Leland: I rarely blog just to point something out. I need to feel I have something new to add. And on GlennReynolds.com the form is to write a longish post, so that raises my normal threshold.

Mark Daniels said...

I'm sorry that in venturing away from your cyber-home, you've had to endure that garbage, Ann.

But your guest-blogging gig gives real insight into what mainstream celebrities endure on a daily basis. In fact, while I hope that I would never use the kinds of nasty invective you cited, your experience also chastens me for the indifference I often feel regarding the actual humanity of celebs. A little of Jesus' Golden Rule ethic---"Do unto others as you would have them do unto you"--would go a long way toward improving public discourse, not to mention the often tasteless late night talk show monologues, in this country.

May the commenters on your blog always display respect for you and others, even when registering differing opinions. It's possible, as someone has said, to disagree without being disagreeable...or hateful.

Ann Althouse said...

I should correct my previous statement that the comments a year ago "were awful." Most of them were just fine. A few were awful. A small minority ruined it for everyone.

Smilin' Jack said...

Now, I've got to go collect my thoughts, command my brain to think. It should respond, but maybe... Who knows?

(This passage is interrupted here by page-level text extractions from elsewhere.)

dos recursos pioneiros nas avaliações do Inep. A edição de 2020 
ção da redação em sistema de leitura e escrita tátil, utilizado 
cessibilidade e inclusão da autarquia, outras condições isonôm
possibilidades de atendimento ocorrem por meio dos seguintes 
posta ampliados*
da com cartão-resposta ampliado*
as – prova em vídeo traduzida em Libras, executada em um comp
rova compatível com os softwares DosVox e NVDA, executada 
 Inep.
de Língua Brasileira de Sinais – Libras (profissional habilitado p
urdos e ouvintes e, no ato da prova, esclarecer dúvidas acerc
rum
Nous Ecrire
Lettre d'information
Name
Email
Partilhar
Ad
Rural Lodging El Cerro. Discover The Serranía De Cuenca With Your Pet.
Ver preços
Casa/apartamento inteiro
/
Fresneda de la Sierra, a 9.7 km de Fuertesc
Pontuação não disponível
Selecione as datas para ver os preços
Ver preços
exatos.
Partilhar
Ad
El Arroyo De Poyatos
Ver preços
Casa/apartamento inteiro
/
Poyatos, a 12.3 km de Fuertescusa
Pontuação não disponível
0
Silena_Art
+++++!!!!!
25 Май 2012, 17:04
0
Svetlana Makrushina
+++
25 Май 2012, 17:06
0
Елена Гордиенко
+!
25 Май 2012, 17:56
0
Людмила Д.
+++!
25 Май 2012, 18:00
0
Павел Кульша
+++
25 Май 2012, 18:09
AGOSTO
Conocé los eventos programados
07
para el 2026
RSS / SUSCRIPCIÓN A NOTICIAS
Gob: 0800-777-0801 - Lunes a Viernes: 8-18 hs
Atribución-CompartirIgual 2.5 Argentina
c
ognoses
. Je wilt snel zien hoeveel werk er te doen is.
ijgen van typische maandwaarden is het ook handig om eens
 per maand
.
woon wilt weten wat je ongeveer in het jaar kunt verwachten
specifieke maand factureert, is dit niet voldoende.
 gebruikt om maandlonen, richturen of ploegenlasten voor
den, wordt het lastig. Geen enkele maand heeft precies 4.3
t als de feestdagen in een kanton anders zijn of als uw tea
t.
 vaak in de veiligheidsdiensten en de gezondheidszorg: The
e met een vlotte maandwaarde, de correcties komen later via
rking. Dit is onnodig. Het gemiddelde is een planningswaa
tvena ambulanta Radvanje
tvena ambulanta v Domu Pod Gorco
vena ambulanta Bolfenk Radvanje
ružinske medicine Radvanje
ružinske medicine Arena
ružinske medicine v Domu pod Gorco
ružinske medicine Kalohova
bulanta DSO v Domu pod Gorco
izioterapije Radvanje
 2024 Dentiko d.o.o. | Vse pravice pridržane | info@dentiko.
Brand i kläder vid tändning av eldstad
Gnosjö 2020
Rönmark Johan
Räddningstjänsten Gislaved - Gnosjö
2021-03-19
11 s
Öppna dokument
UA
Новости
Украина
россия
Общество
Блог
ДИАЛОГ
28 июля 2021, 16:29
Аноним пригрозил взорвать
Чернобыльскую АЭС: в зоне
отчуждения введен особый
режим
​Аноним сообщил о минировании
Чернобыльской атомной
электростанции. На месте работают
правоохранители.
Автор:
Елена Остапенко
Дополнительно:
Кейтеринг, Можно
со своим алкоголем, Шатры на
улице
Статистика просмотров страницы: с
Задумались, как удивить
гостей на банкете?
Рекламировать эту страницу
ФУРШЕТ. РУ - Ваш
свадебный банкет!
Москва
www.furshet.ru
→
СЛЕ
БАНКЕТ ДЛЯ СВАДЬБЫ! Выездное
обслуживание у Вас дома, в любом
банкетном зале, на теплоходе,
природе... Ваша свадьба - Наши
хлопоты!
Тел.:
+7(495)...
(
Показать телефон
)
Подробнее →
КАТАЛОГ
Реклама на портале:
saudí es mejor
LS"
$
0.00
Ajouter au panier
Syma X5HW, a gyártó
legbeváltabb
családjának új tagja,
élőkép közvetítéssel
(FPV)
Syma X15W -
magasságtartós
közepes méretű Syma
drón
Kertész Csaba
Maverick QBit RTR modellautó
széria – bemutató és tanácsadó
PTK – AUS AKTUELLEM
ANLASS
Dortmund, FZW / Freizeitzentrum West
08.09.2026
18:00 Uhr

Only your brain can command your brain to think. So first you have to command your brain to command your brain to think. And so on. Think about that. ("UW Prof. Ann Althouse was found in a coma-like state....")

Daniel J. Solove said...

You write: "What if there is no new flow of ideas?" I recently coined a term for this anxiety -- I call it blogiety.

Ann Althouse said...

Daniel: I'd prefer blogsiety or blogxiety. But that implies worrying. I'm not worried. For me, it would be maybe ablogsia or dysblogism or blogopause.